5. Fierce Creatures (Robert Young, Fred Schepisi – 1997)

Fierce Creatures isn’t as good as its spiritual predecessor A Fish Called Wanda, which does automatically qualify it as a disappointment. But just as a comedy by itself, Fierce Creatures is an above-average romp featuring some of the funniest actors working. Kevin Kline proves he is incapable of doing wrong and, Jamie Lee Curtis overcomes the weak writing given to her character.

The plot follows multimillionaire Rod McCain (Kevin Kline), who after buying a London zoo, the staff is pressured to make higher profits or face closure. McCain assigns the lovely Willa Weston (Jamie Lee Curtis) to supervise the zoo, particularly its misguided director, Rollo Lee (John Cleese).

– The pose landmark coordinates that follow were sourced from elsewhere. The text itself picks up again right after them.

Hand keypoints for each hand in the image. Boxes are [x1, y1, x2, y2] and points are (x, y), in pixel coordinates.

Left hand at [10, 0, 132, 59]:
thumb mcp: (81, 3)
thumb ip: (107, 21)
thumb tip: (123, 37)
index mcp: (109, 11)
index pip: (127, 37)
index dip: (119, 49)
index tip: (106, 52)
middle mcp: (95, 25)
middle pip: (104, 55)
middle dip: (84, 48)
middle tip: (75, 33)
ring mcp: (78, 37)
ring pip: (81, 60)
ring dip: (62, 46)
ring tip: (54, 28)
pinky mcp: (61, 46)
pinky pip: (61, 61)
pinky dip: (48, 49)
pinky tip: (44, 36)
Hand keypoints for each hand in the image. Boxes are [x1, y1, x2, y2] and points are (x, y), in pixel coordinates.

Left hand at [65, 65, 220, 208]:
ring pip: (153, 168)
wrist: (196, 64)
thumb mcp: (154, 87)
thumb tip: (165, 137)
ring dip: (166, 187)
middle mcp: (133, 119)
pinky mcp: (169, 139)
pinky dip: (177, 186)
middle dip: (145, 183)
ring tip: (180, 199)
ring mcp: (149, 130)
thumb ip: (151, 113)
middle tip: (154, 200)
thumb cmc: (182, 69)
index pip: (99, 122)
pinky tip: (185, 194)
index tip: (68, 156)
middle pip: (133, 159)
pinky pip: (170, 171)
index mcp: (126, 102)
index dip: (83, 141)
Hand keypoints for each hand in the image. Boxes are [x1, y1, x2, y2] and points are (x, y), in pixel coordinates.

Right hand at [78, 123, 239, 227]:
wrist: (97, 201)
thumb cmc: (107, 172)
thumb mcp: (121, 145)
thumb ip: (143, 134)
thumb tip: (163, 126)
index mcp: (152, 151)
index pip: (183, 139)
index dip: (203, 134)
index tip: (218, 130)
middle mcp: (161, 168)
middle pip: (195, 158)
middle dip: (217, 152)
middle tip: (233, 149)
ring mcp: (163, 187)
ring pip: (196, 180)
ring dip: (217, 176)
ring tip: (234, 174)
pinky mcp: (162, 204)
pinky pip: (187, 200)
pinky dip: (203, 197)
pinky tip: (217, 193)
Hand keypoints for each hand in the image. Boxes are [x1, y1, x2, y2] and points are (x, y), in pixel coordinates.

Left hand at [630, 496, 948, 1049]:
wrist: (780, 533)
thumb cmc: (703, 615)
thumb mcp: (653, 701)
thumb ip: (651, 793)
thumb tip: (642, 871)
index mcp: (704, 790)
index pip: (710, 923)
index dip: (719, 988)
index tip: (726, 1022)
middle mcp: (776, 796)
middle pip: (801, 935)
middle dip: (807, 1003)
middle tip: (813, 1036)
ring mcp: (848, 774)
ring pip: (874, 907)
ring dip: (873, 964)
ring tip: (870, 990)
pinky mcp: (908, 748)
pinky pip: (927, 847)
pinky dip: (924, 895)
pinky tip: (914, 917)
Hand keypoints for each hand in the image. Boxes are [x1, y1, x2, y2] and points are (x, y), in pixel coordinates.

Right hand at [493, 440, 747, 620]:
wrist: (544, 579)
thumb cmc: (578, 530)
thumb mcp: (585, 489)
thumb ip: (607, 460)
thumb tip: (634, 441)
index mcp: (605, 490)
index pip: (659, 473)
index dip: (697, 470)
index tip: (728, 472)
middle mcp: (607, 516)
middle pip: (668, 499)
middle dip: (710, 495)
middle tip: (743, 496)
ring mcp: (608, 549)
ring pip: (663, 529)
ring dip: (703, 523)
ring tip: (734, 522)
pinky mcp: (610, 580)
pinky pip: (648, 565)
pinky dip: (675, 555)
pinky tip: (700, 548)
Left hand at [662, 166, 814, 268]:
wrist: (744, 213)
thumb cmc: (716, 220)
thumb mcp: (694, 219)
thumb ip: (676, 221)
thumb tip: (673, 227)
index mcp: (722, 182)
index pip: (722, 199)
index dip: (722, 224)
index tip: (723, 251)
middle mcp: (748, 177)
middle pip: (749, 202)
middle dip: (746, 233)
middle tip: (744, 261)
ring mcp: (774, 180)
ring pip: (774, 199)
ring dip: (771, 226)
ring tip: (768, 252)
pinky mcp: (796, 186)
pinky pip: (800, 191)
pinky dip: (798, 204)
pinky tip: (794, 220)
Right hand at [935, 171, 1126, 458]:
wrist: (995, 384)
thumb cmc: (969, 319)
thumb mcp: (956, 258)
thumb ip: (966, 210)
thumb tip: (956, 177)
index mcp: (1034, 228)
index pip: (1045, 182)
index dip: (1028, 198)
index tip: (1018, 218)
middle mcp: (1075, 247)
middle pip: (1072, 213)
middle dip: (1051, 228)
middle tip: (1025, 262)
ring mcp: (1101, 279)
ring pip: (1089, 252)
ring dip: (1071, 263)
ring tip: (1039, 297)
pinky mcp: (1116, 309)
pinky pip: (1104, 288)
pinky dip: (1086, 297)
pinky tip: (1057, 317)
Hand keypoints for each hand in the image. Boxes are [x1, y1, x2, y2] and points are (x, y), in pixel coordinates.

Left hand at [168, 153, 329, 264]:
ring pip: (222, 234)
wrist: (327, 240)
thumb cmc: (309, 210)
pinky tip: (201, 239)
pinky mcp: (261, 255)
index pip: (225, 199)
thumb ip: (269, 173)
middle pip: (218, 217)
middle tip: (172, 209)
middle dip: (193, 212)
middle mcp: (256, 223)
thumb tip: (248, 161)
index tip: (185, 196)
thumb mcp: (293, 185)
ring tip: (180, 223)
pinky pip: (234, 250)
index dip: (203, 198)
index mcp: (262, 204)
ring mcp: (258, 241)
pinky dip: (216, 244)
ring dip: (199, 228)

4. Blue Steel (Kathryn Bigelow – 1990)

Intensely fetishistic; as co-writer Eric Red admits, Blue Steel is basically a remake of The Hitcher where the terror has switched from existential to patriarchal. A psychosexual slasher where a penis is replaced with the cock of a pistol and the duel is between New York’s archetypal “finest”—a police officer and a stockbroker.

Bigelow’s extraordinary title sequence scrutinizes the loading of a gun in pornographic detail, followed by Curtis putting on her uniform like she’s getting ready for a roleplay session; this is one of the most shrewdly observed cop movies there is.

3. True Lies (James Cameron – 1994)

Based on the 1991 French comedy film La Totale!, the film follows U.S. government agent Harry Tasker (Schwarzenegger), who struggles to balance his life as a spy with his familial duties. It’s a comedic parody about a James Bond-esque secret agent, and the double life he lives with his unsuspecting wife. With the laughs, comes a lot of action and crazy stunts. Arnie, Jamie Lee Curtis, Bill Paxton, and Tom Arnold give unforgettable performances.

One thing worth mentioning is the chemistry Arnie has with Jamie Lee Curtis. Her striptease is one of the sexist and most erotic scenes in all of cinema. It is amazing how Jamie Lee Curtis can play a wide range of roles, and without mentioning, the movie wouldn’t be the same without her. She’s the glue that holds the film together. It’s her story, as much as Arnie’s.

2. A Fish Called Wanda (Charles Chrichton – 1988)

A Fish Called Wanda is a delightful, fun and funny film with heart in which all elements seem to align perfectly. A heist comedy which subscribes to the classic adage of anything that can go wrong will go wrong; it is written by and stars John Cleese as a barrister named Archie Leach (Cary Grant’s real name) and features a cast which also comprises of Jamie Lee Curtis, Michael Palin and Kevin Kline.

It contains a few memorable scenes and is smart enough to demonstrate that it adequately understands that it would be a misstep to surrender to the turmoil entirely — but what perhaps makes this movie so special is how brilliantly stupid is the movie. There are many types of humour coming together to create one own hilarious entity, with many of the fun lying on both jokes but also certain beliefs and characteristics of the respective characters as well.

1. Halloween (John Carpenter – 1978)

Arguably John Carpenter’s best work as a filmmaker altogether, Halloween made Jamie Lee Curtis the ultimate Scream Queen. She’s perfectly cast in the role and puts in a stellar performance. Carpenter’s incredibly simplistic direction, mixed with his iconic composed score and what was a brilliant introduction to the notorious Michael Myers is what makes this film not only one of the finest in its slasher sub-genre but also one of the best, most esteemed films in horror history. 

Explaining her role in the film, Curtis said, “The intent of the movie, my intent, was to peel back the layers of real trauma, real, generational trauma and expose what it looks like. My job, from the beginning, was, to tell the truth. I worked hard to make sure that the viewer felt what Laurie has been through. It helped that that was the intent of the filmmakers and that the writing was very strong. But there are moments that aren’t written here. You just have to feel it, because words are cheap and feelings are worth a billion words.” She adds: “There had to be real feelings here, and that was my job.”